» Data extracts
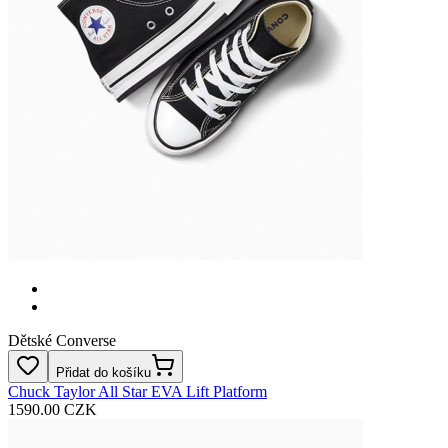
Dětské Converse
Přidat do košíku
Chuck Taylor All Star EVA Lift Platform
1590.00 CZK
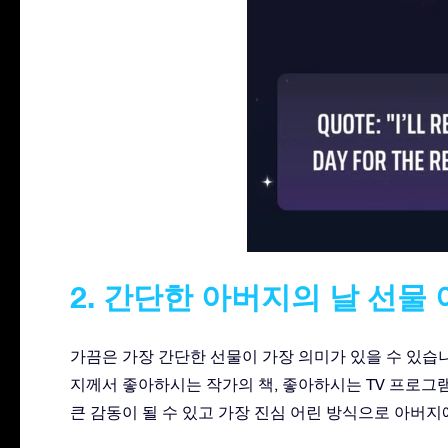
2. 간단한 아버지의 날 선물
가끔은 가장 간단한 선물이 가장 의미가 있을 수 있습니
지께서 좋아하시는 작가의 책, 좋아하시는 TV 프로그
큰 감동이 될 수 있고 가장 진심 어린 방식으로 아버지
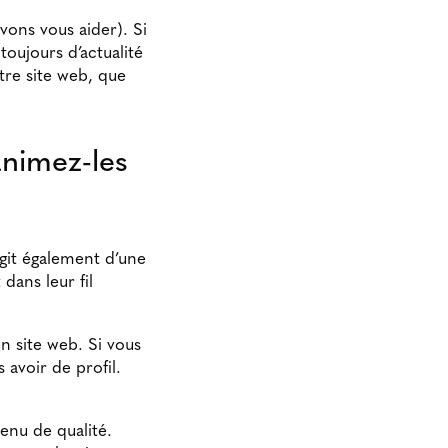
vons vous aider). Si
toujours d’actualité
tre site web, que
animez-les
agit également d’une
dans leur fil
n site web. Si vous
 avoir de profil.
enu de qualité.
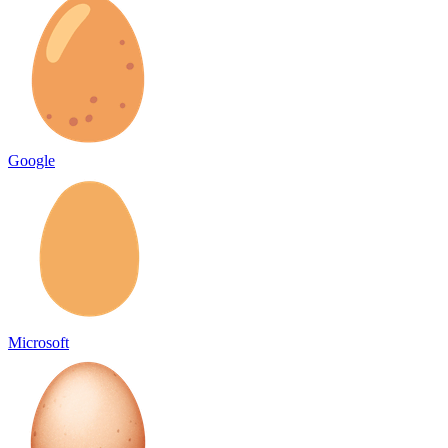
Google
Microsoft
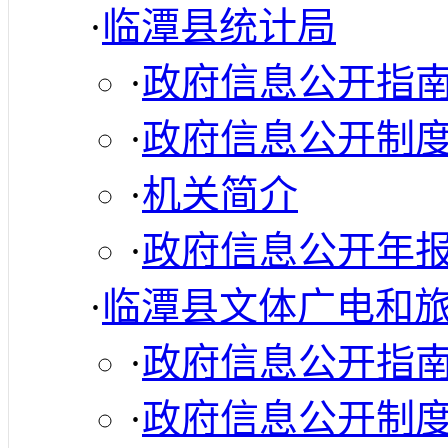
·
临潭县统计局
·
政府信息公开指
·
政府信息公开制
·
机关简介
·
政府信息公开年
·
临潭县文体广电和
·
政府信息公开指
·
政府信息公开制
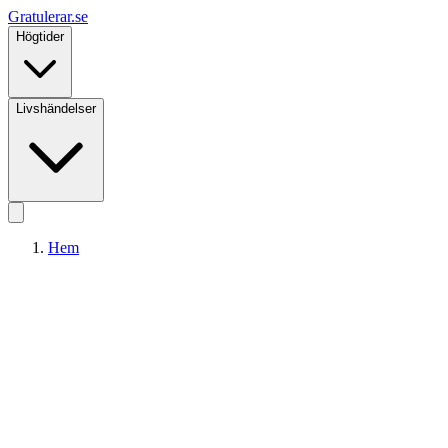
Gratulerar
.se
Högtider
Livshändelser
Hem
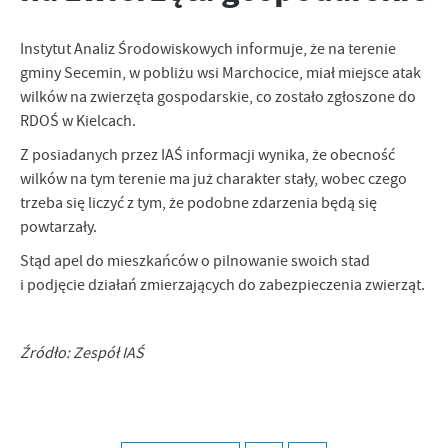
personalizację określonych funkcjonalności czy prezentowanych
treści.
Instytut Analiz Środowiskowych informuje, że na terenie
Dzięki tym plikom cookies możemy zapewnić Ci większy komfort
Więcej
gminy Secemin, w pobliżu wsi Marchocice, miał miejsce atak
korzystania z funkcjonalności naszej strony poprzez dopasowanie
wilków na zwierzęta gospodarskie, co zostało zgłoszone do
jej do Twoich indywidualnych preferencji. Wyrażenie zgody na
RDOŚ w Kielcach.
funkcjonalne i personalizacyjne pliki cookies gwarantuje
Analityczne
dostępność większej ilości funkcji na stronie.
Z posiadanych przez IAŚ informacji wynika, że obecność
Analityczne pliki cookies pomagają nam rozwijać się i
wilków na tym terenie ma już charakter stały, wobec czego
dostosowywać do Twoich potrzeb.
trzeba się liczyć z tym, że podobne zdarzenia będą się
Cookies analityczne pozwalają na uzyskanie informacji w zakresie
Więcej
powtarzały.
wykorzystywania witryny internetowej, miejsca oraz częstotliwości,
z jaką odwiedzane są nasze serwisy www. Dane pozwalają nam na
Stąd apel do mieszkańców o pilnowanie swoich stad
ocenę naszych serwisów internetowych pod względem ich
Reklamowe
i podjęcie działań zmierzających do zabezpieczenia zwierząt.
popularności wśród użytkowników. Zgromadzone informacje są
Dzięki reklamowym plikom cookies prezentujemy Ci najciekawsze
przetwarzane w formie zanonimizowanej. Wyrażenie zgody na
informacje i aktualności na stronach naszych partnerów.
analityczne pliki cookies gwarantuje dostępność wszystkich
funkcjonalności.
Źródło: Zespół IAŚ
Promocyjne pliki cookies służą do prezentowania Ci naszych
Więcej
komunikatów na podstawie analizy Twoich upodobań oraz Twoich
zwyczajów dotyczących przeglądanej witryny internetowej. Treści
promocyjne mogą pojawić się na stronach podmiotów trzecich lub
firm będących naszymi partnerami oraz innych dostawców usług.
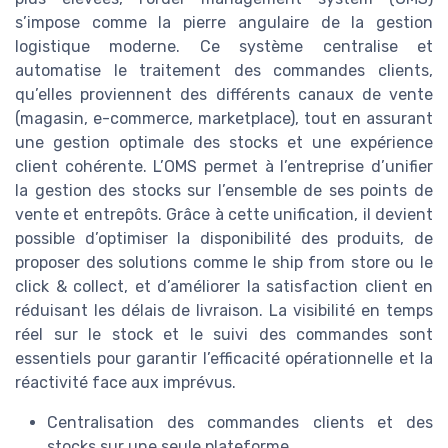
s’impose comme la pierre angulaire de la gestion
logistique moderne. Ce système centralise et
automatise le traitement des commandes clients,
qu’elles proviennent des différents canaux de vente
(magasin, e-commerce, marketplace), tout en assurant
une gestion optimale des stocks et une expérience
client cohérente. L’OMS permet à l’entreprise d’unifier
la gestion des stocks sur l’ensemble de ses points de
vente et entrepôts. Grâce à cette unification, il devient
possible d’optimiser la disponibilité des produits, de
proposer des solutions comme le ship from store ou le
click & collect, et d’améliorer la satisfaction client en
réduisant les délais de livraison. La visibilité en temps
réel sur le stock et le suivi des commandes sont
essentiels pour garantir l’efficacité opérationnelle et la
réactivité face aux imprévus.
Centralisation des commandes clients et des
stocks sur une seule plateforme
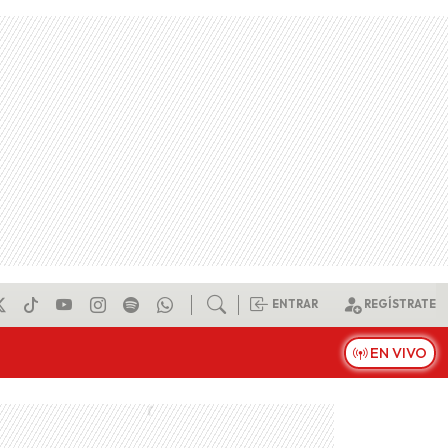
ENTRAR
REGÍSTRATE
EN VIVO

» Problem to work on
Return the full listing exactly as written, without any of its images.

» Answer area
Dětské Converse
Přidat do košíku
Chuck Taylor All Star EVA Lift Platform
1590.00 CZK
2. 간단한 아버지의 날 선물
가끔은 가장 간단한 선물이 가장 의미가 있을 수 있습니
지께서 좋아하시는 작가의 책, 좋아하시는 TV 프로그
큰 감동이 될 수 있고 가장 진심 어린 방식으로 아버지
vons vous aider). Si
toujours d’actualité
tre site web, que
animez-les
agit également d’une
dans leur fil
n site web. Si vous
 avoir de profil.
enu de qualité.
Google
Microsoft
·
临潭县统计局
·
政府信息公开指
·
政府信息公开制
·
机关简介
·
政府信息公开年
·
临潭县文体广电和
·
政府信息公开指
·
政府信息公开制
Gratulerar
.se
Högtider
Livshändelser
Hem
personalizację określonych funkcjonalności czy prezentowanych
treści.
Instytut Analiz Środowiskowych informuje, że na terenie
Dzięki tym plikom cookies możemy zapewnić Ci większy komfort
Więcej
gminy Secemin, w pobliżu wsi Marchocice, miał miejsce atak
korzystania z funkcjonalności naszej strony poprzez dopasowanie
wilków na zwierzęta gospodarskie, co zostało zgłoszone do
jej do Twoich indywidualnych preferencji. Wyrażenie zgody na
RDOŚ w Kielcach.
funkcjonalne i personalizacyjne pliki cookies gwarantuje
Analityczne
dostępność większej ilości funkcji na stronie.
Z posiadanych przez IAŚ informacji wynika, że obecność
Analityczne pliki cookies pomagają nam rozwijać się i
wilków na tym terenie ma już charakter stały, wobec czego
dostosowywać do Twoich potrzeb.
trzeba się liczyć z tym, że podobne zdarzenia będą się
Cookies analityczne pozwalają na uzyskanie informacji w zakresie
Więcej
powtarzały.
wykorzystywania witryny internetowej, miejsca oraz częstotliwości,
z jaką odwiedzane są nasze serwisy www. Dane pozwalają nam na
Stąd apel do mieszkańców o pilnowanie swoich stad
ocenę naszych serwisów internetowych pod względem ich
Reklamowe
i podjęcie działań zmierzających do zabezpieczenia zwierząt.
popularności wśród użytkowników. Zgromadzone informacje są
Dzięki reklamowym plikom cookies prezentujemy Ci najciekawsze
przetwarzane w formie zanonimizowanej. Wyrażenie zgody na
informacje i aktualności na stronach naszych partnerów.
analityczne pliki cookies gwarantuje dostępność wszystkich
funkcjonalności.
Źródło: Zespół IAŚ
Promocyjne pliki cookies służą do prezentowania Ci naszych
Więcej
komunikatów na podstawie analizy Twoich upodobań oraz Twoich
zwyczajów dotyczących przeglądanej witryny internetowej. Treści
promocyjne mogą pojawić się na stronach podmiotów trzecich lub
firm będących naszymi partnerami oraz innych dostawców usług.
s’impose comme la pierre angulaire de la gestion
logistique moderne. Ce système centralise et
automatise le traitement des commandes clients,
qu’elles proviennent des différents canaux de vente
(magasin, e-commerce, marketplace), tout en assurant
une gestion optimale des stocks et une expérience
client cohérente. L’OMS permet à l’entreprise d’unifier
la gestion des stocks sur l’ensemble de ses points de
vente et entrepôts. Grâce à cette unification, il devient
possible d’optimiser la disponibilité des produits, de
proposer des solutions comme le ship from store ou le
click & collect, et d’améliorer la satisfaction client en
réduisant les délais de livraison. La visibilité en temps
réel sur le stock et le suivi des commandes sont
essentiels pour garantir l’efficacité opérationnelle et la
réactivité face aux imprévus.
Centralisation des commandes clients et des
stocks sur une seule plateforme
ENTRAR
REGÍSTRATE
EN VIVO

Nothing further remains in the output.